*VORLIEGENDER TEXT*.

Interview

"Es geht um die Koexistenz von alter und neuer Welt"

14.02.1997

CW: Der Objekttechnik wird nachgesagt, sie sei gut für technische Zwecke, aber nicht für Geschäftsanwendungen.

Selby: Allein in Deutschland zählen wir 58 Kunden aus der Versicherungs- und Bankenbranche. Insgesamt sind es hierzulande 300 Kunden. In Europa setzen die deutschen Anwender am intensivsten auf Objektorientierung. Wir erwirtschaften hier rund ein Drittel unseres weltweiten Umsatzes.

CW: SNI-Vorstand Peter Pagé hat auf der OOP ´97 die mangelhafte Unterstützung von Geschäftprozessen durch Objekttechniken kritisiert. Hat er recht?

Selby: Die meisten Werkzeuge für Design und Analyse insbesondere im objektorientierten Bereich sind ziemlich neu. Deshalb ist es nur natürlich, daß sie noch nicht sehr viel Abläufe unterstützen.

CW: Ein weiterer Einwand bezog sich darauf, daß die Verwendung von Vererbungstechniken eine Software unflexibel mache.

Selby: Das hat mit der Skalierbarkeit von Software zu tun. Vererbung hat zur Folge, daß man bei der Veränderung einer Funktion über das übergeordnete Eltern-Objekt alle betroffenen Geschwisterobjekte aktualisiert. Diese Funktion ist in einfachen Systemen, etwa für persönliche Produktivitäts-Tools am PC, nicht besonders wichtig. Je weiter man sich jedoch in Richtung von Projekten mit einer größeren Anzahl von Entwicklern, mit integrierten Werkzeugen und Repositories bewegt, desto mehr zahlt sich diese Funktion aus. Richtig ist aber auch, daß ein System mit Vererbung komplexer ist als ohne.

CW: Läßt sich Vererbung denn durch andere Verfahren ersetzen?

Selby: Entwickler brauchen die Funktion. Wenn sie auf Vererbung im klassischen Sinne verzichten müssen, dann benötigen sie statt dessen ein Verwaltungsinstrument, mit dem sie vererbungsähnliche Verhältnisse in den Griff bekommen können.

CW: Wie bei Microsofts OLE-Technik?

Selby: Ja, zum Beispiel.

CW: Wie sehen Kunden von objektorientierten Systemen aus?

*DATENAUSZUG*.
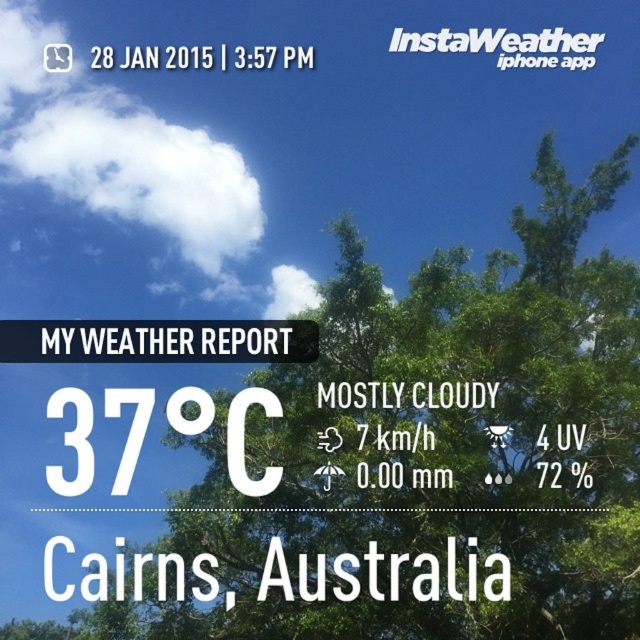
Looking at this image, you are looking at the InstaWeather app on your iPhone. You see a point marked at coordinates (445, 436). Based on the scene, can you tell me what this point is indicating?

The point at coordinates (445, 436) is indicating a green leafy tree at upper center.

Based on the weather report displayed on the InstaWeather app, what is the current temperature and condition? Also, where is the green leafy tree at upper center located in terms of coordinates?

The current temperature is 37 degrees Celsius, and the condition is MOSTLY C. The green leafy tree at upper center is located at coordinates (x=445, y=436).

*VORGEGEBENES ZIEL 1*. Liste bitte alle Sätze aus dem Interview zur Objekttechnik auf, die mit einem Fragezeichen enden.
*VORGEGEBENES ZIEL 2*. Führe das Interview zur Objekttechnik im Anschluss an seine letzte Zeile weiter.

*ANTWORT 1*.
- Hat er recht?
- Läßt sich Vererbung denn durch andere Verfahren ersetzen?
- Wie bei Microsofts OLE-Technik?
- Wie sehen Kunden von objektorientierten Systemen aus?

*ANTWORT 2*.
Selby: Wir haben sehr viele Kunden, die mit Mainframe-Systemen arbeiten und nun den Anschluß an den Stand der Technik suchen. Dort sind bestehende Geschäftsprozesse zu kapseln. Es geht um die Koexistenz von alter und neuer Welt.

CW: Die meisten Anwender verwenden gar keine Methode. Wer kauft überhaupt ein Modellierungswerkzeug?

Selby: Bislang wurde der Markt durch drei, vier Schulen blockiert, die sich nicht vertrugen. Mit dem Zusammenwachsen der anerkannten Object Modelling Technique (OMT) von Rum- baugh mit den Ansätzen von Jacobson und Booch zur Unified Modellling Language (UML) entsteht dagegen so etwas wie ein Standardverfahren.

CW: Erhöht das tatsächlich die Akzeptanz für objektorientierte Modellierung?

Selby: Ja, ungemein. Der Markt für Objektorientierung hebt geradezu ab. Firmen, die bislang nur Pilotprojekte gewagt haben, setzen jetzt voll auf diese Technik. Wir beobachten diesen Boom etwa seit sechs Monaten, seit klar ist, daß UML kein Papiertiger bleibt und selbst von Firmen wie Microsoft akzeptiert wird.

CW: Hat die Belebung des Marktes für objektorientierte Werkzeuge nicht eher etwas mit dem Java-Boom zu tun?

Selby: Ich weiß nicht, ob Java bereits die objektorientierte Entwicklung beeinflußt. Die allgemeine Begeisterung hat sicher dazu geführt, daß Java sich als De-facto-Standard für in Browsern ablaufende Internet-Anwendungen etablieren konnte. Auf Unternehmensebene, bei eher transaktionsorientierten Anwendungen, sehen wir Java noch nicht. Die Sprache orientiert sich aber zunehmend in diese Richtung.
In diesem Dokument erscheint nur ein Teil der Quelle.